As with other analgesics, the most common side effects of Katadolon affect the digestive system. These are nausea, vomiting, stomach pain, constipation, diarrhea and other digestive disorders. A number of people lose their appetite and have dry mouth. During administration, AST and ALT of the liver may increase, returning to normal after the end of therapy. In especially severe cases of “side effects,” drug-induced hepatitis with jaundice develops. In 0.1% of cases, allergies and skin itching occur.

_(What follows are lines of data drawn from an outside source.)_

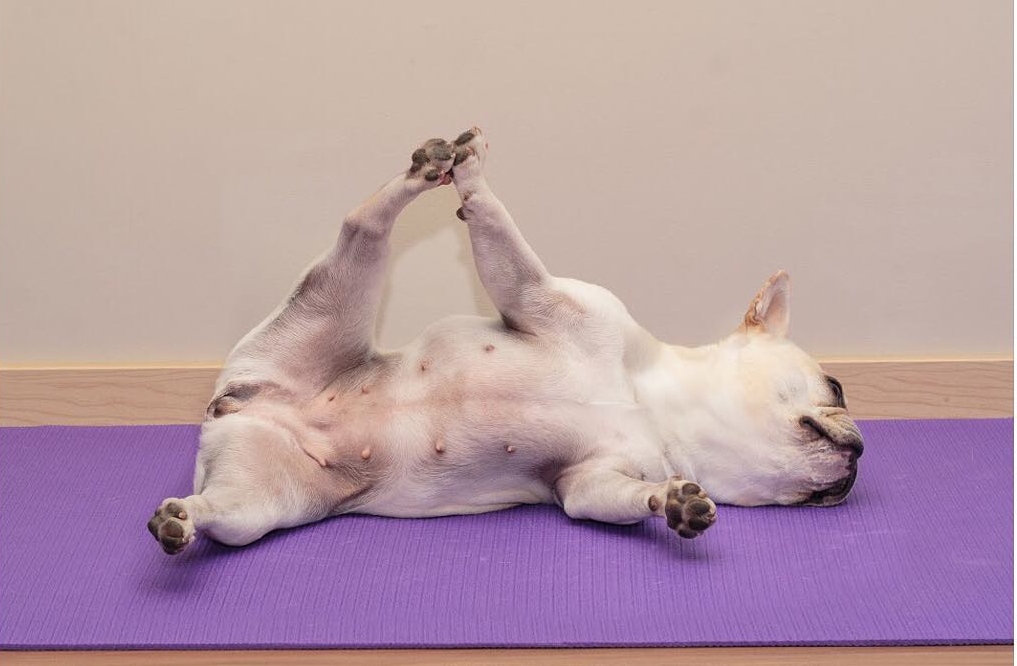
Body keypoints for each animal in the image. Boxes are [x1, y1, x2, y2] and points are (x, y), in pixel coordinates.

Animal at [148, 128, 863, 554]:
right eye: (836, 388)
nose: (859, 455)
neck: (654, 406)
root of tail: (230, 408)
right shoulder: (546, 300)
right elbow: (504, 242)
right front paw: (477, 189)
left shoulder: (588, 480)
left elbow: (615, 499)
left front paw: (674, 505)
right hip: (327, 307)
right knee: (362, 226)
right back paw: (428, 172)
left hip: (268, 498)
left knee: (227, 514)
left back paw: (183, 519)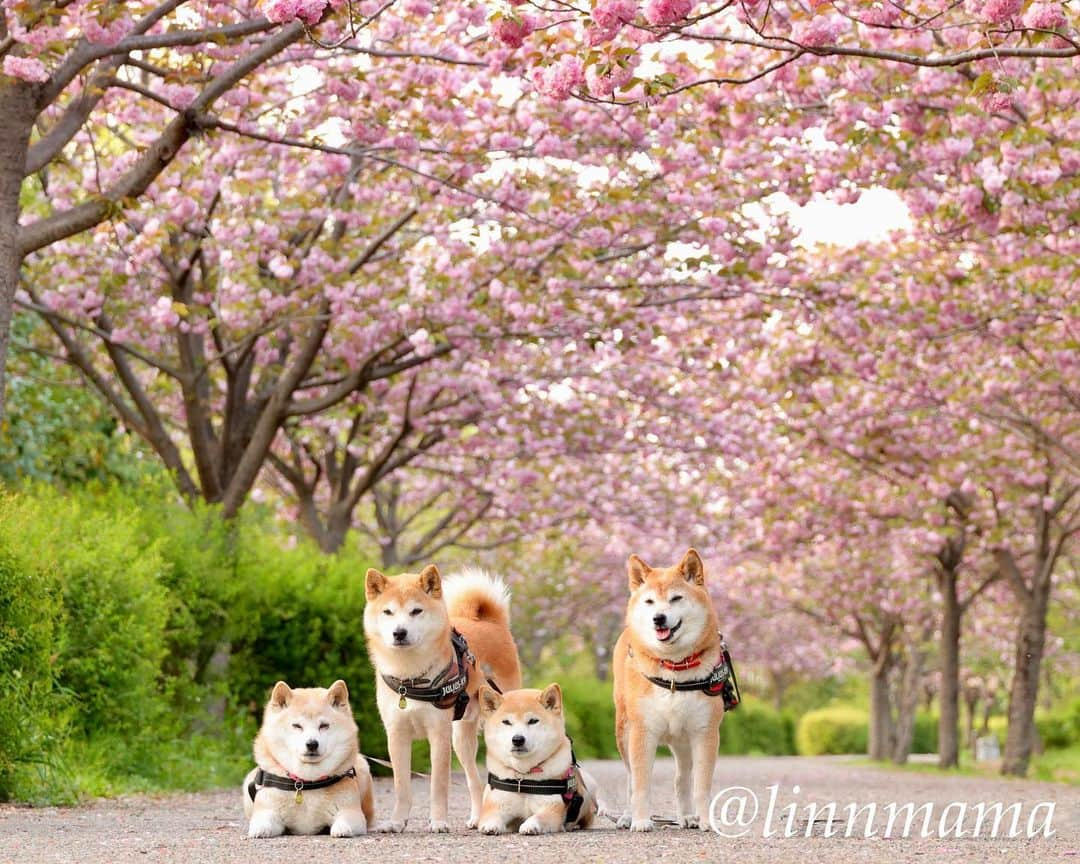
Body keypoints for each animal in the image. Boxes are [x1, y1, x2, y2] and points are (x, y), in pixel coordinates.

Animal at [243, 682, 378, 838]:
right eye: (297, 726)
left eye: (324, 725)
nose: (312, 744)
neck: (307, 782)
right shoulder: (267, 810)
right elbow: (261, 821)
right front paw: (260, 830)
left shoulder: (352, 812)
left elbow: (346, 820)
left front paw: (342, 829)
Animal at [362, 561, 522, 833]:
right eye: (388, 612)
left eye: (416, 611)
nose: (399, 633)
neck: (410, 678)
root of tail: (491, 623)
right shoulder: (396, 734)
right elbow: (401, 786)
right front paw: (396, 822)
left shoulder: (438, 733)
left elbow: (438, 785)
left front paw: (438, 821)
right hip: (461, 738)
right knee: (475, 782)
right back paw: (476, 818)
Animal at [477, 682, 600, 838]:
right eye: (506, 722)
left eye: (533, 721)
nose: (518, 739)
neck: (523, 779)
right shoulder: (496, 804)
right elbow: (490, 817)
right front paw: (490, 826)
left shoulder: (552, 807)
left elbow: (539, 817)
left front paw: (530, 825)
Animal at [613, 550, 730, 833]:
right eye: (649, 601)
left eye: (676, 598)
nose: (659, 618)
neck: (674, 668)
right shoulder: (642, 733)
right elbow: (640, 784)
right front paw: (641, 820)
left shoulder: (705, 733)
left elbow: (701, 786)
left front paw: (706, 820)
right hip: (623, 732)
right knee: (630, 778)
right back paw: (627, 816)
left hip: (683, 740)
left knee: (681, 779)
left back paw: (687, 817)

Why was Katadolon discontinued?

The European Pharmacological Regulatory Authority (PRAC) has recommended stopping the marketing and use of the non-opioid analgesic catadolone. The drug is prescribed as a pain reliever in extreme cases, when taking other pharmacological products is impossible for some reason.

Previously, catadolon was prescribed with great caution. The drug was always prescribed with a number of conditions:

• it is unacceptable to take more than 14 days;
• if necessary, replace the non-opioid analgesic with other painkillers;
• carefully monitor the patient's well-being.

Ban on analgesic

A significant reason why catadolon was banned from use in modern therapeutic regimens is that the risks of taking the drug significantly outweigh the benefits of taking it.

The main threat is liver damage. Hepatocytes suffer not only from the oral form of the drug, but also from suppositories.

Another reason why catadolon was discontinued is that it is often used as a specific “relaxation” substance. The addiction set in quickly, and my health deteriorated.

Analogues and other information

There are cheaper drugs that can serve as a substitute for this remedy.

A number of analogues are produced with the same active substance, others belong to other medicinal groups.

The medicine can increase the strength of the influence of alcohol, sleeping pills, and sedatives, which must be taken into account when prescribing and conducting therapy. If you are prone to liver damage, it may be recommended to take enzyme agents in addition to taking Katadolon. Katadolon tablets interact poorly with Paracetamol drugs, with muscle relaxants, and enhance the effect of blood thinners.